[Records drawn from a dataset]
********
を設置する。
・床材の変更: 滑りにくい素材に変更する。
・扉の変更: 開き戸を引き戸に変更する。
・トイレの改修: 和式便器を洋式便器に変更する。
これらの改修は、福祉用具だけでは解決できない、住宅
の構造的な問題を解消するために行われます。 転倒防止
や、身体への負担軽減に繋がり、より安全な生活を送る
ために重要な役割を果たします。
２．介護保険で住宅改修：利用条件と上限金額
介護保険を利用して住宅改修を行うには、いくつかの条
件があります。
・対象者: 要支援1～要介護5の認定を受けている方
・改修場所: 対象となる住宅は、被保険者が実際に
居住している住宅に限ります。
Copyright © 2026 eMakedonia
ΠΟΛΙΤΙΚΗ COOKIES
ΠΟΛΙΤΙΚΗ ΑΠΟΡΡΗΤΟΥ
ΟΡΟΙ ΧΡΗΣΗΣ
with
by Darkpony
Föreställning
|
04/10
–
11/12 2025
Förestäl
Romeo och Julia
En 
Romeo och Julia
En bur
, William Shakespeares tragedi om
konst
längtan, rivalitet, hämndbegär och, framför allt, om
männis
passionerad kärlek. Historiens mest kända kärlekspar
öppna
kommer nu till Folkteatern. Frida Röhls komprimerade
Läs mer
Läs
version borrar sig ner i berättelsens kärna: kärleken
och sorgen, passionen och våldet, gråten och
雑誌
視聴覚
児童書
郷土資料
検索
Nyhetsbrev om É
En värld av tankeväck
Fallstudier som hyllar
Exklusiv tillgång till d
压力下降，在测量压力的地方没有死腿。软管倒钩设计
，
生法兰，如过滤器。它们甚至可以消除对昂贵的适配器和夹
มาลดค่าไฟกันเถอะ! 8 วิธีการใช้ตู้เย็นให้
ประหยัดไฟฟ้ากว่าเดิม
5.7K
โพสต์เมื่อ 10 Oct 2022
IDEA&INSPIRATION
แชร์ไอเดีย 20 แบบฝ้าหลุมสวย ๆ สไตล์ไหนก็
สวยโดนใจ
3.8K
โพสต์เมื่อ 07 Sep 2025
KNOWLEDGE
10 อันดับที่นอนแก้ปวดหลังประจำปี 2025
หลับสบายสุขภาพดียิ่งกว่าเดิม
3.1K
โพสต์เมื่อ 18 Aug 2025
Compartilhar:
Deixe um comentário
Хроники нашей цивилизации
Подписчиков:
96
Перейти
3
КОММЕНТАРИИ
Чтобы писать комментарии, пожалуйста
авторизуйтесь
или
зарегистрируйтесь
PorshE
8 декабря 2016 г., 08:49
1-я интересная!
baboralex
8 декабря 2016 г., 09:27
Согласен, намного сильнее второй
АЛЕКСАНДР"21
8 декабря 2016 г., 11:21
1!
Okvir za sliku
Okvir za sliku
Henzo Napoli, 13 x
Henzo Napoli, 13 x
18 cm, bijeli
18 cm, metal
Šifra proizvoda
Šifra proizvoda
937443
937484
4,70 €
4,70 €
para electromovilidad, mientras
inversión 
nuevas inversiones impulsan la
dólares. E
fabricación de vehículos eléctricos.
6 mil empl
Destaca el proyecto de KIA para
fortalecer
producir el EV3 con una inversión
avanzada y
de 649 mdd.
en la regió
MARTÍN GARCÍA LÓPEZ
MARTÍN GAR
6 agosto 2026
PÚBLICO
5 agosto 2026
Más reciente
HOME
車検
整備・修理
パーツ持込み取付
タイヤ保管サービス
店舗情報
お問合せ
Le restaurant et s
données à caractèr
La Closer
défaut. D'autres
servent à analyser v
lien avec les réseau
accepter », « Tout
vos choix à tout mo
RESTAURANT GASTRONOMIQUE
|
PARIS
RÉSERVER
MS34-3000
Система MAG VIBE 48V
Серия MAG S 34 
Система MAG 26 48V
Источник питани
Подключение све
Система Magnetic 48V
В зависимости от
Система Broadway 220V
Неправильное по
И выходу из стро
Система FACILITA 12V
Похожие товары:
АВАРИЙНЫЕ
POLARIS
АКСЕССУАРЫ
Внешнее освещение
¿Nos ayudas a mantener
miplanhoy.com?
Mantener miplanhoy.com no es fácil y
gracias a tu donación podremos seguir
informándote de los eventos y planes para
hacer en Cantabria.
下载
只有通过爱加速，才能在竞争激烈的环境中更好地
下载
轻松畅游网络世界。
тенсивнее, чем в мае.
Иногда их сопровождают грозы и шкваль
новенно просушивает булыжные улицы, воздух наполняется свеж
********
- [YOUR GOAL] Only the lines above starting at the line that holds "vos choix à tout mo" and ending at the line that holds "Иногда их сопровождают грозы и шкваль" are to be repeated, exactly and in full.

- [WRITTEN ANSWER]
vos choix à tout mo
RESTAURANT GASTRONOMIQUE
|
PARIS
RÉSERVER
MS34-3000
Система MAG VIBE 48V
Серия MAG S 34 
Система MAG 26 48V
Источник питани
Подключение све
Система Magnetic 48V
В зависимости от
Система Broadway 220V
Неправильное по
И выходу из стро
Система FACILITA 12V
Похожие товары:
АВАРИЙНЫЕ
POLARIS
АКСЕССУАРЫ
Внешнее освещение
¿Nos ayudas a mantener
miplanhoy.com?
Mantener miplanhoy.com no es fácil y
gracias a tu donación podremos seguir
informándote de los eventos y planes para
hacer en Cantabria.
下载
只有通过爱加速，才能在竞争激烈的环境中更好地
下载
轻松畅游网络世界。
тенсивнее, чем в мае.
Иногда их сопровождают грозы и шкваль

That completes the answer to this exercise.